[SOURCE TEXT]
----------

The circuit court then concluded: "[A]s applied to [defendant], and by that I mean as a juvenile on the strict theory of accountability, that the [multiple-murder sentencing statute] as applied to him is unconstitutional under both Illinois and Federal law and it violates the Illinois Constitution under the proportionality section, and it violates the 8th Amendment of the United States Constitution." Defendant was sentenced to a term of 50 years' imprisonment.

ANALYSIS

In this appeal, we address whether the multiple-murder sentencing statute is unconstitutional as applied to a juvenile offender convicted under a theory of accountability.

At the outset, we recognize that this case presents an issue of jurisdiction. The State invokes this court's jurisdiction pursuant to Supreme Court Rule 302(a) (134 Ill.2d R. 302(a)). However, Rule 302(a) does not provide a basis for the State to appeal in this case: Rule 302(a) applies to civil, not criminal, cases. See 177 Ill.2d R. 612.

----------

[INSTRUCTIONS TO FOLLOW] Translate this sentence from the court opinion excerpt into Spanish: "At the outset, we recognize that this case presents an issue of jurisdiction."

[Human pose keypoint data]
----------

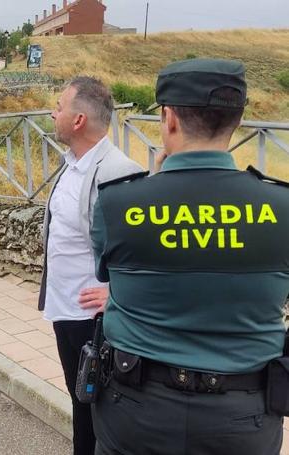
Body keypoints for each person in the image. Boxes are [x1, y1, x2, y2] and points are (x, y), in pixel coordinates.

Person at [91, 58, 289, 454]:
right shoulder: (282, 207)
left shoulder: (117, 203)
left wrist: (159, 184)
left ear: (169, 119)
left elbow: (111, 277)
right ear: (237, 121)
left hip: (136, 409)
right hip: (244, 414)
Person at [37, 77, 142, 455]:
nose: (53, 112)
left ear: (78, 120)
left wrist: (117, 291)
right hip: (66, 309)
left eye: (60, 106)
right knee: (80, 401)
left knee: (97, 409)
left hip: (94, 319)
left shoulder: (119, 171)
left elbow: (143, 248)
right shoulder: (73, 164)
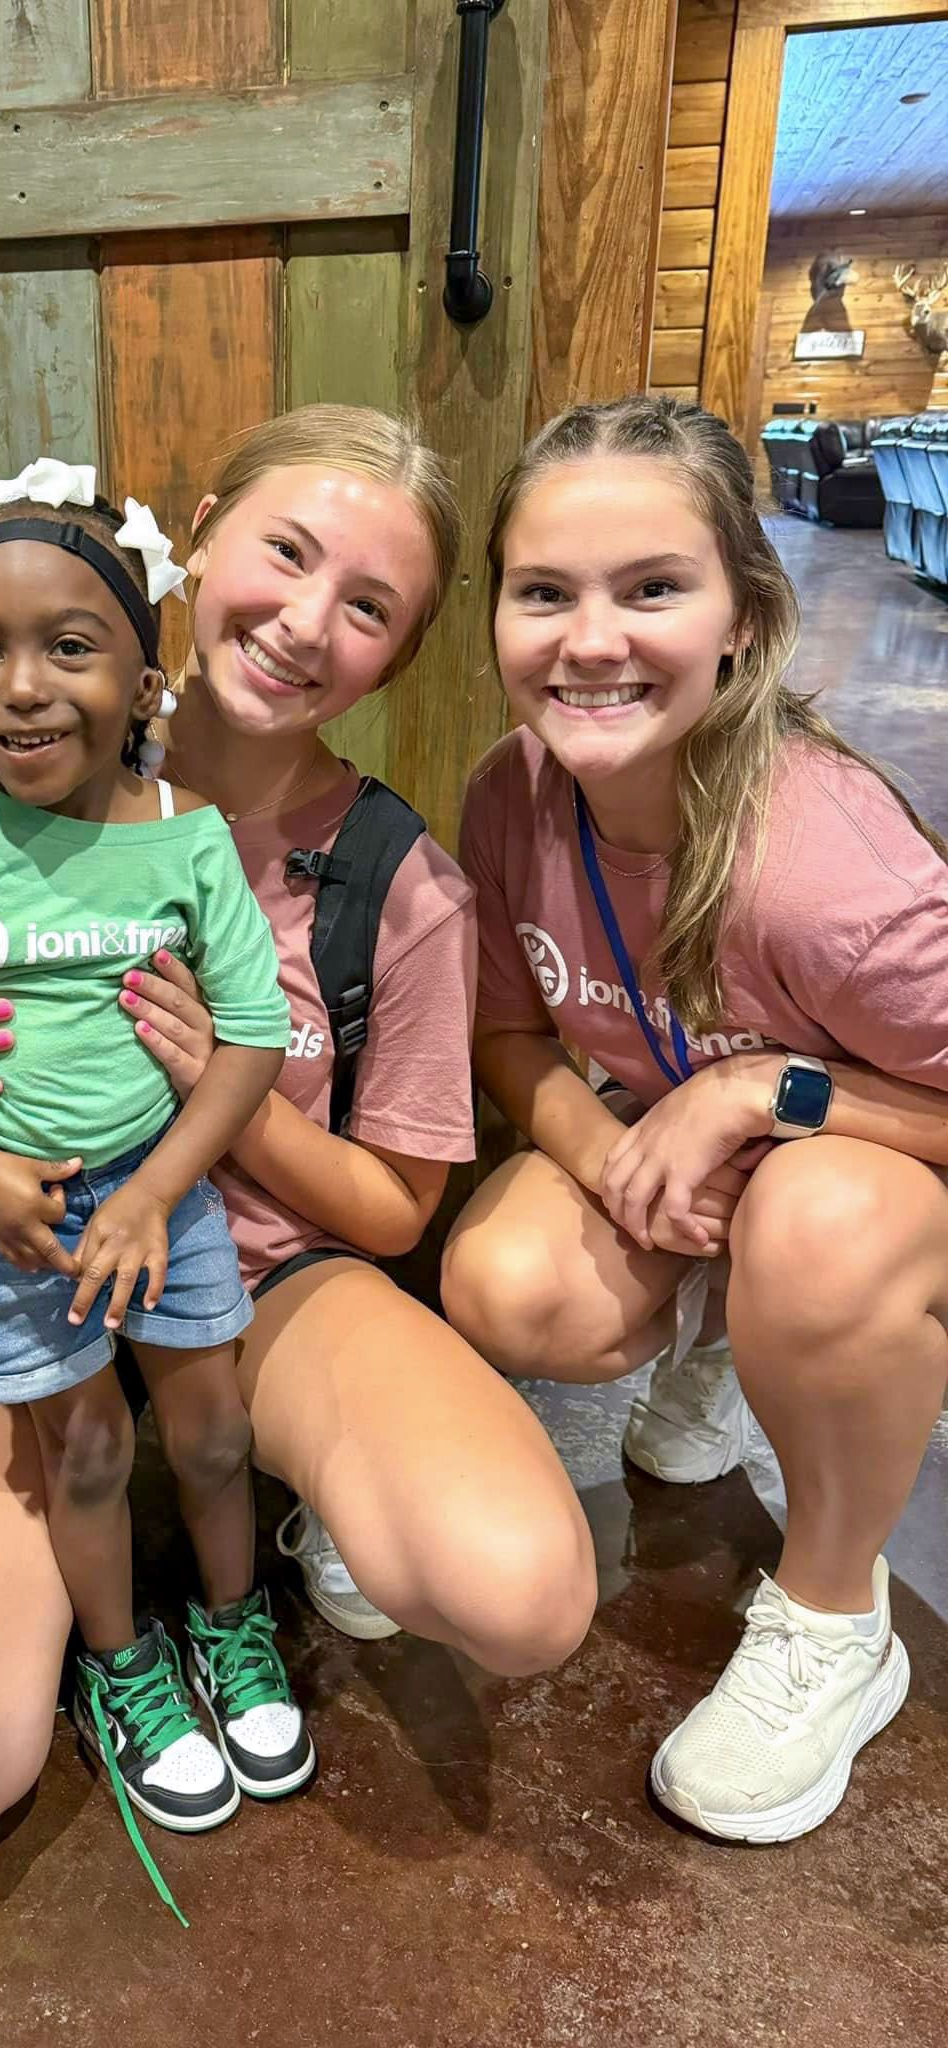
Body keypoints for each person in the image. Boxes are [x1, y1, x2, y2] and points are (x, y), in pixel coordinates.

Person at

----------

[RESULT OF THE TASK] Desde el principio, reconocemos que este caso plantea una cuestión de jurisdicción.